Exercises to complete:
- 1) Decide whether each statement below agrees with the Gaussian mean derivation. Answer yes or no for each, and quote the deciding words of the text exactly. (a) The mean of the Gaussian distribution is worked out in full detail. (b) The parameters μ and σ are given fixed numerical values. (c) The substitution is described as a large one.
- 2) Return, copied exactly from the Gaussian mean derivation, the part that opens with the words containing "Now I’ll calculate" and closes with "centred at zero.".
--- Document extract Enclosed Below ---
Now I’ll calculate the mean for the gaussian distribution in full detail, leaving the parameters \(\mu\) and \(\sigma\) as unknown. First, I do a small substitution to shift to the distribution to centred at zero.
\begin{align*}
f(x) \amp = \frac{1}{\sigma
\sqrt{2\pi}}e^{-\frac{(x-\mu)^2}{2\sigma^2}}\\
\mu \amp = \int_{-\infty}^\infty
\frac{xe^{-\frac{(x-\mu)^2}{2\sigma^2}}}{\sigma
\sqrt{2\pi}} dx\\
\amp v = x-\mu\\
\mu \amp = \int_{-\infty}^\infty
\frac{(v+\mu)e^{-\frac{v^2}{2\sigma^2}}}{\sigma
\sqrt{2\pi}} dv\\
\amp = \int_{-\infty}^\infty
\frac{(v)e^{-\frac{v^2}{2\sigma^2}}}{\sigma \sqrt{2\pi}}
dv + \int_{-\infty}^\infty
\frac{(\mu)e^{-\frac{v^2}{2\sigma^2}}}{\sigma
\sqrt{2\pi}} dv
\end{align*}
After this substitution, I split up the sum in the numerator to give two interals.
--- End of Enclosed Document extract ---
--- Excerpted records Enclosed Below ---
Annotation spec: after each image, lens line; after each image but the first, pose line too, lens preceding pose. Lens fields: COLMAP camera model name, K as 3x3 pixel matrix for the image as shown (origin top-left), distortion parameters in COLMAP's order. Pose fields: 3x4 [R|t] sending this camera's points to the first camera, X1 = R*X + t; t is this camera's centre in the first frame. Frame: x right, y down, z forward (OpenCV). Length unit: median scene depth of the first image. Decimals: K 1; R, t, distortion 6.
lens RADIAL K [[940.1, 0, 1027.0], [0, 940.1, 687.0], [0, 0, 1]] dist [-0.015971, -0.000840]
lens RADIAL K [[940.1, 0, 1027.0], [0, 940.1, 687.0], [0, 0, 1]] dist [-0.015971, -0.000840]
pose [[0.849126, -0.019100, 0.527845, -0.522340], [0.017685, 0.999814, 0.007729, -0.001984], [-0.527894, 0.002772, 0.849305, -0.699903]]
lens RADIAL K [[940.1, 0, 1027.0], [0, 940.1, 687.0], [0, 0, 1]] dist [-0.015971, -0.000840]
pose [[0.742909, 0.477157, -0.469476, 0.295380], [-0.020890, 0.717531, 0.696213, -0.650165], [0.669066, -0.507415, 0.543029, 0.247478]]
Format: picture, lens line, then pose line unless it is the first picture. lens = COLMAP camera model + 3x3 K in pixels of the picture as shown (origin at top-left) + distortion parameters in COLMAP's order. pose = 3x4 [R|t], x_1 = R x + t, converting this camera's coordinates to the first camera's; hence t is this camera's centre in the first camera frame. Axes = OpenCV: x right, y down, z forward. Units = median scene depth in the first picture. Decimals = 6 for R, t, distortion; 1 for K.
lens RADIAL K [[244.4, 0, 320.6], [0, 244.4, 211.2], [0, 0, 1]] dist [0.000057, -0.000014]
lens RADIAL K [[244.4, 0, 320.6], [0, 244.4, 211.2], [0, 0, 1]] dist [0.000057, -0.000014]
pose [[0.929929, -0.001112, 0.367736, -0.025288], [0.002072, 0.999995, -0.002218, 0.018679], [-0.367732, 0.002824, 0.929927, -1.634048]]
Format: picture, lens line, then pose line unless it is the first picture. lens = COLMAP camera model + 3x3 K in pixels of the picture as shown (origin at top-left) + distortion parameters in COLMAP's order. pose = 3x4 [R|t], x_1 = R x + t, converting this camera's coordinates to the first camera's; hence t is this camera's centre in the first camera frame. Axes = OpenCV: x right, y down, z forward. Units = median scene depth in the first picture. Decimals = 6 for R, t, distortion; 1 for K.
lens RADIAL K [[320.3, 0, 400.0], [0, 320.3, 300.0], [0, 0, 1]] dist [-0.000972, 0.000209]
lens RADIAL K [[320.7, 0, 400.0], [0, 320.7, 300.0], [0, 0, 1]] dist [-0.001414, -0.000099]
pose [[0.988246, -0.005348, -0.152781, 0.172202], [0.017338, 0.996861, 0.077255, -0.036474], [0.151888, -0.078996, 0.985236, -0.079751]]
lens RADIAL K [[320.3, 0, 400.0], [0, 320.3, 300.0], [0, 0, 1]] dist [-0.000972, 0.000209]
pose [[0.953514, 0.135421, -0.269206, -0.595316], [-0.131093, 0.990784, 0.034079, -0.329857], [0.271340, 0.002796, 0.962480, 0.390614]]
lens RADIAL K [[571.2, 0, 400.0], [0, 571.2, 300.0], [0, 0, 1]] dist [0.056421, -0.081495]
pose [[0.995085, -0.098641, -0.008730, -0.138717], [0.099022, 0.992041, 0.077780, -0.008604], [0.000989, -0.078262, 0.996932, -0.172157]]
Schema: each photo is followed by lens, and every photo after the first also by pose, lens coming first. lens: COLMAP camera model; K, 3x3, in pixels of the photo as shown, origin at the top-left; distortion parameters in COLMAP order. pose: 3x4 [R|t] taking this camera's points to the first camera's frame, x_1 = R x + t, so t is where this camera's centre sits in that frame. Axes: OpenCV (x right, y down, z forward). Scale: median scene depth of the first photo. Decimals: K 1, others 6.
--- End of Enclosed Excerpted records ---
Answer set:
- 1)
(a) Yes: "calculate the mean for the gaussian distribution in full detail"
(b) No: "leaving the parameters \(\mu\) and \(\sigma\) as unknown"
(c) No: "First, I do a small substitution"

- 2)
Now I’ll calculate the mean for the gaussian distribution in full detail, leaving the parameters \(\mu\) and \(\sigma\) as unknown. First, I do a small substitution to shift to the distribution to centred at zero.